カッとなるとすぐ刃傷沙汰になることが多い。酒に酔った主君も含めて激情家が多い呉の将軍たち。
そんな中でもひときわ目立つ……ことはないけれど、どこまでも穏やかで落ち着き払った人物、それが顧雍です。今回はそんな顧雍の人柄を少しでも紹介できればと思いました。
どいつもこいつもエキセントリックな呉軍において、頼りになるそんな好漢、顧雍のお話です。
顧雍という人物
顧雍、字は元歎。江蘇省の出身であり、嘗て蔡邕が呉郡に滞在した時、琴と学問を教わりました。この際に蔡邕は顧雍の非凡さを見抜き、この人物は将来大成するだろうと、自分の名前と同じ読みの名前「雍」と、自分も驚くほどの才能を秘めている人物という意味の字である「歎(驚くという意味)」を与えました。
そこから姓は顧、名は雍、そして字は元歎が生まれたのです。
孫権の尚書令
顧雍は成長し、役人として勤めるようになりました。後に孫権によって会稽に派遣された際に、反乱を鎮圧するという手柄を立てました。これに孫権は喜び、後に孫権の元に戻ってからも雇用は順調に功を重ね、出世していきます。そうして孫権が呉王になった際にはその尚書令となりました。
こんな顧雍ですが、その一番特筆すべきは、人柄と性格にあります。
顧雍の人柄
顧雍は寡黙で、出しゃばることなく、常に穏やかな表情でいました。しかし正しいことは正しいことであると必ず口にする性格であり、孫権はそんな顧雍を「普段は喋らないが、喋った際には必ず的を射たことを言う」と評価していました。
しかしその一方で顧雍はお酒を飲まなかったので、酒宴を開いても顧雍がいると周囲の人々は遠慮して羽目を外すことがなかったので「顧雍がいると酒が楽しめない」とも零していたと言います。
良いことじゃないか!!
二代目丞相に就任した顧雍
さて諸葛亮が蜀の丞相であったことは有名ですが、もちろん呉にも丞相がいました。初代は孫邵という人でした。しかしこの人は225年に亡くなってしまいます。このため次の丞相が選ばれることになりました。

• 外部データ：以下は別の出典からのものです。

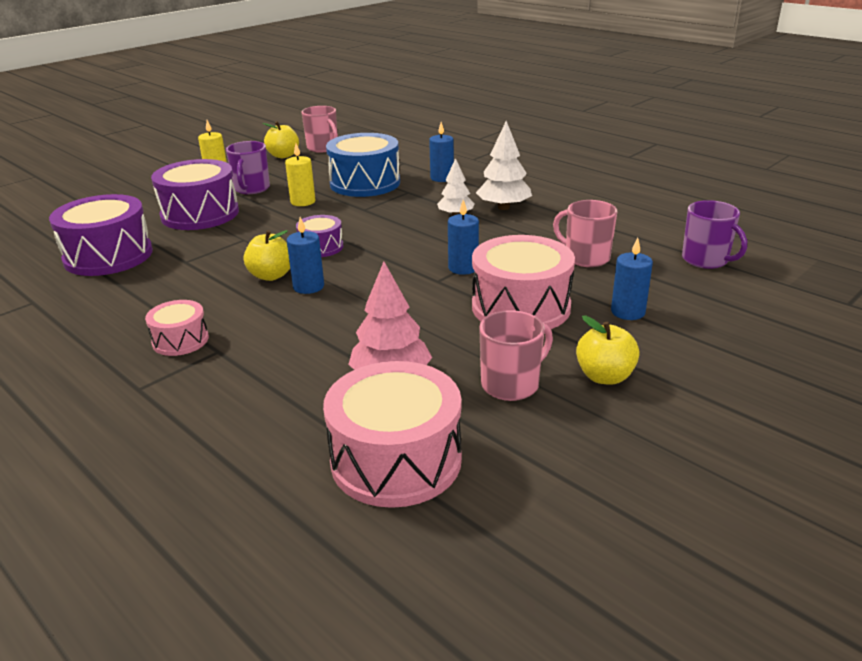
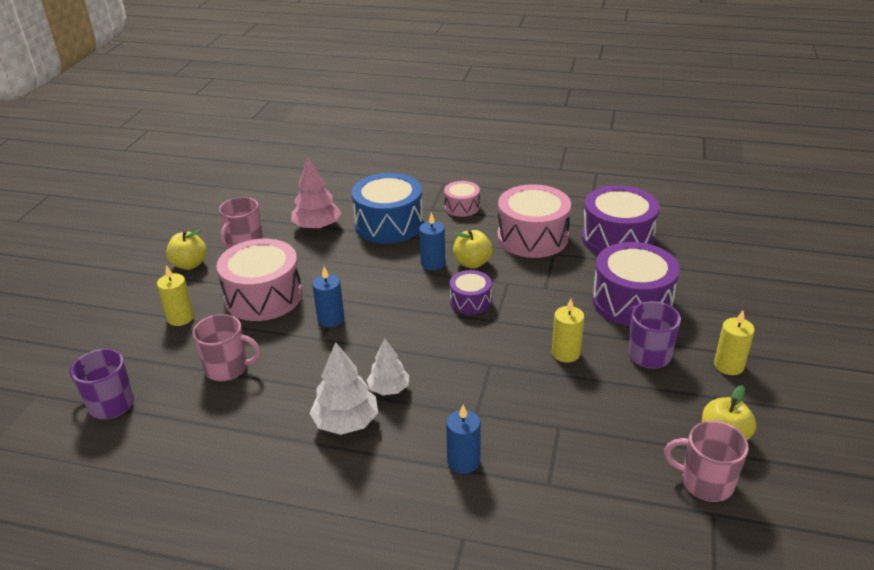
camera: 150 degrees right, 5 degrees up
(365, 183) = (543, 412): blue drum -> blue drum (389, 224)
(396, 460) = (283, 196): pink drum -> pink drum (532, 237)
(628, 312) = (180, 318): blue candle -> yellow candle

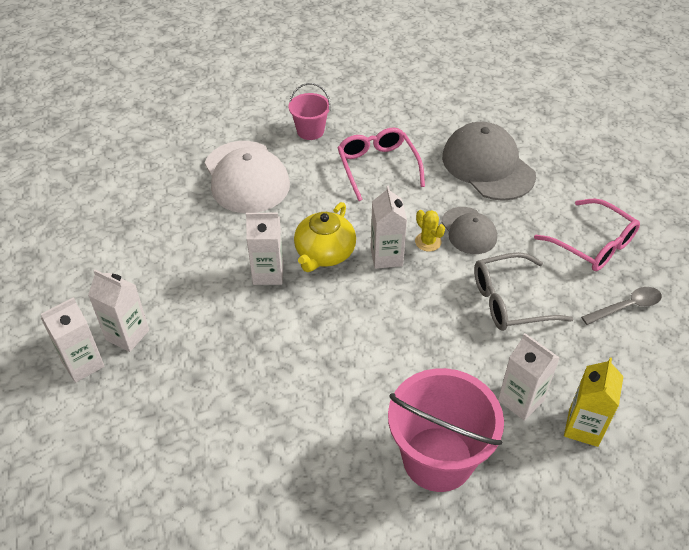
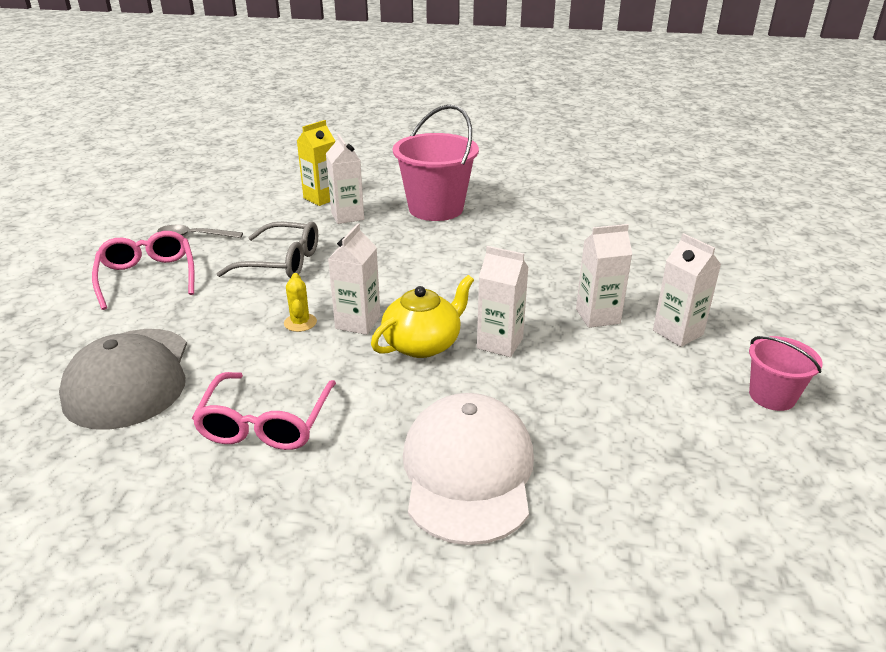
camera: 155 degrees left, 15 degrees down
(83, 364) = (727, 322): white carton -> white carton (597, 316)
(310, 131) = (309, 524): pink bucket -> pink bucket (772, 396)
(468, 231) = (246, 320): grey cap -> none

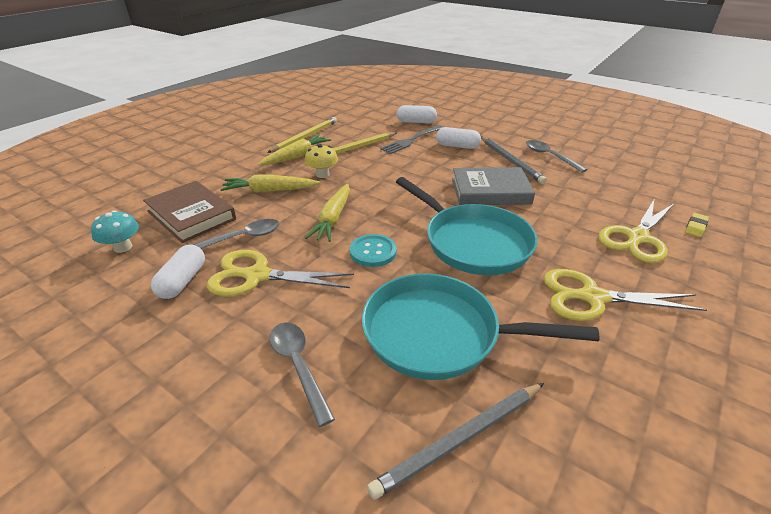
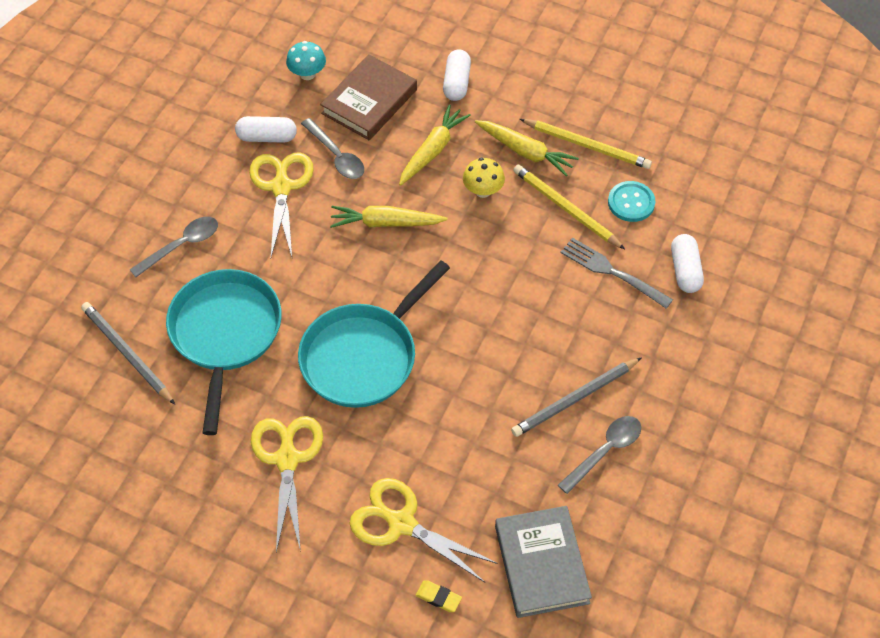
camera: 80 degrees right, 20 degrees up
(269, 190) = (433, 150): yellow carrot -> yellow carrot turned 45 degrees clockwise
(373, 252) = (332, 269): turquoise button -> turquoise button (631, 202)
(457, 146) = (608, 331): white capsule -> white capsule (456, 83)
(490, 191) = (480, 373): grey book -> grey book (541, 564)

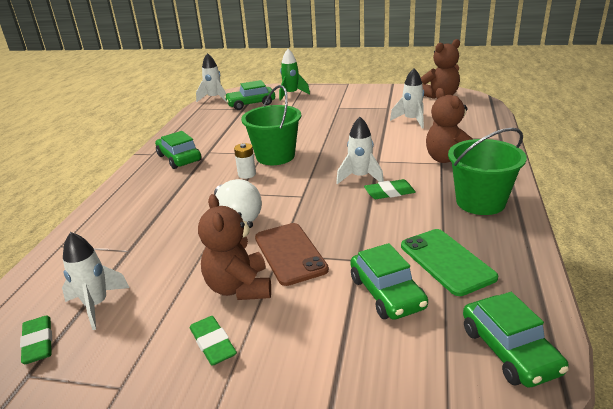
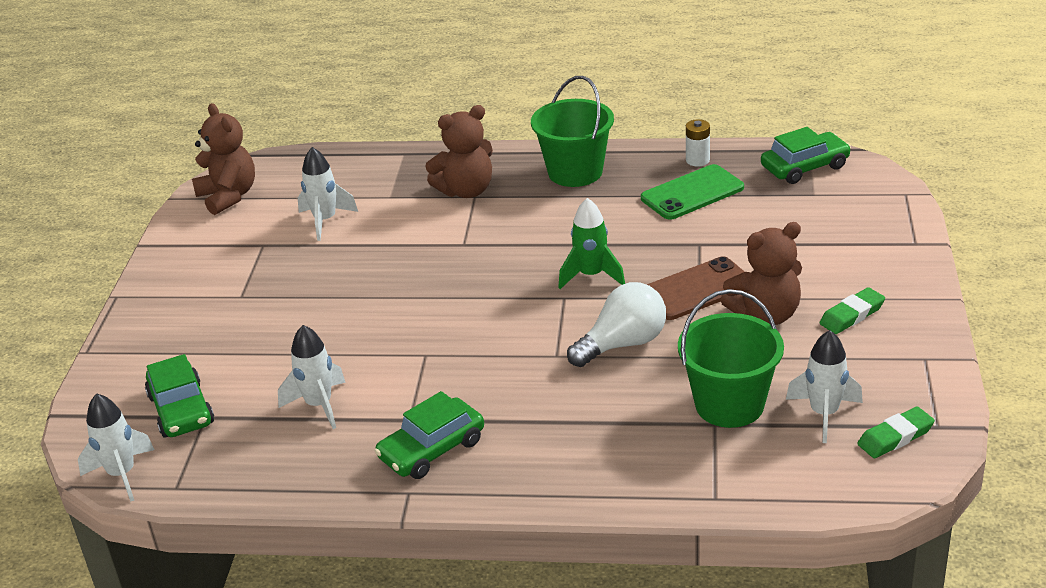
camera: 95 degrees left, 5 degrees up
(247, 174) = (498, 358): white battery -> white battery (697, 160)
(275, 156) = (438, 339): green bucket -> green bucket (729, 404)
(291, 94) = (146, 362): green rocket -> green rocket (591, 276)
(360, 177) = (513, 255): white rocket -> white rocket (319, 405)
(387, 293) = (750, 224): green car -> none
(389, 193) = (554, 231): green eraser -> none

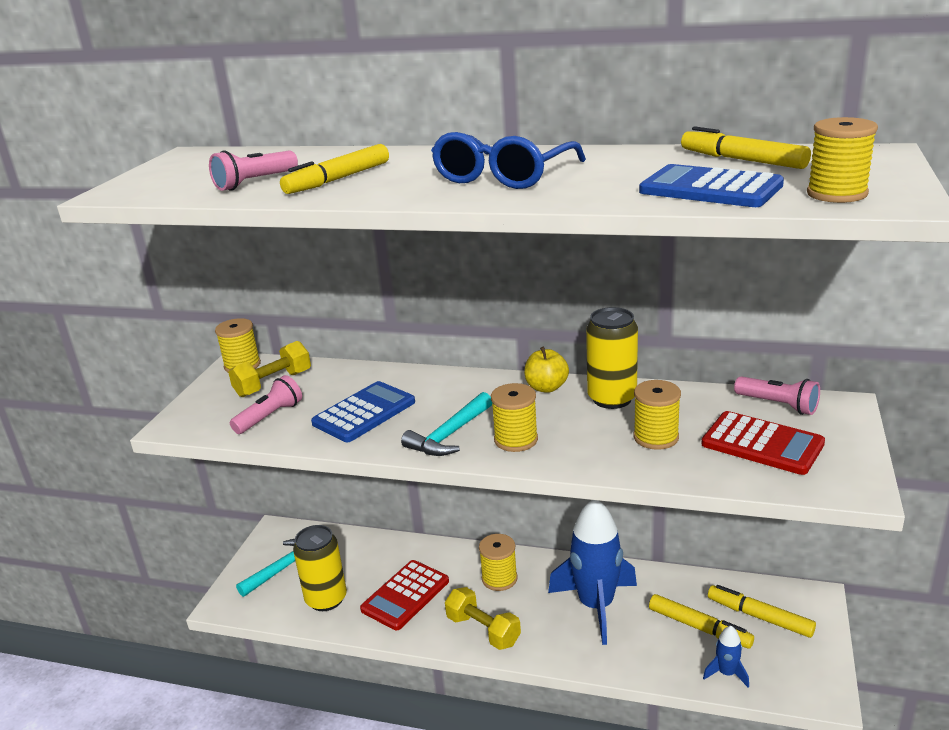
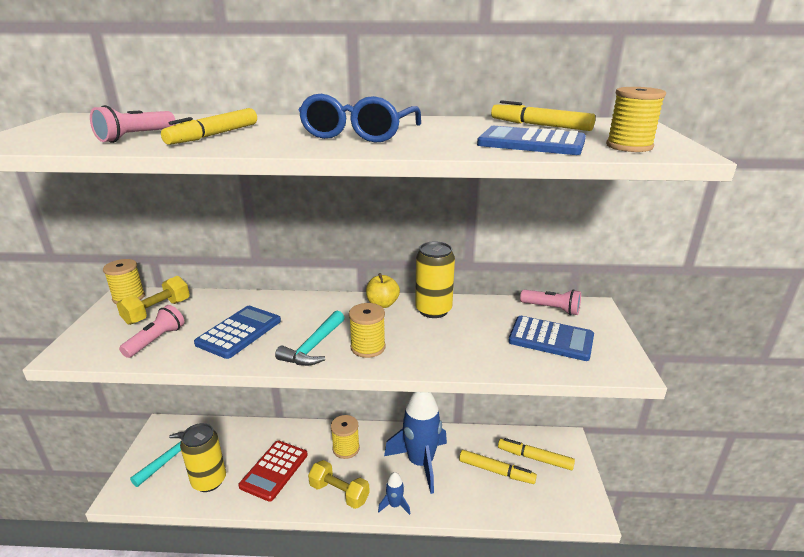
camera: 15 degrees left, 0 degrees up
(656, 437) = (474, 338): yellow spool -> none
(726, 673) = (522, 505): blue rocket -> blue rocket (395, 505)
(762, 444) = (551, 339): red calculator -> blue calculator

諸将は張昭を推薦しましたが、孫権が選んだのは顧雍でした。
顧雍はその信頼に応えるべく、公平に人事を行い、民衆からも意見を聞き、どんなことも孫権にまず案として差し出しました。それが用いられれば孫権のおかげであり、用いられることがなくても決してその事を口に出さず、あくまで控えめに、そして主君を立てた政治を行ったのです。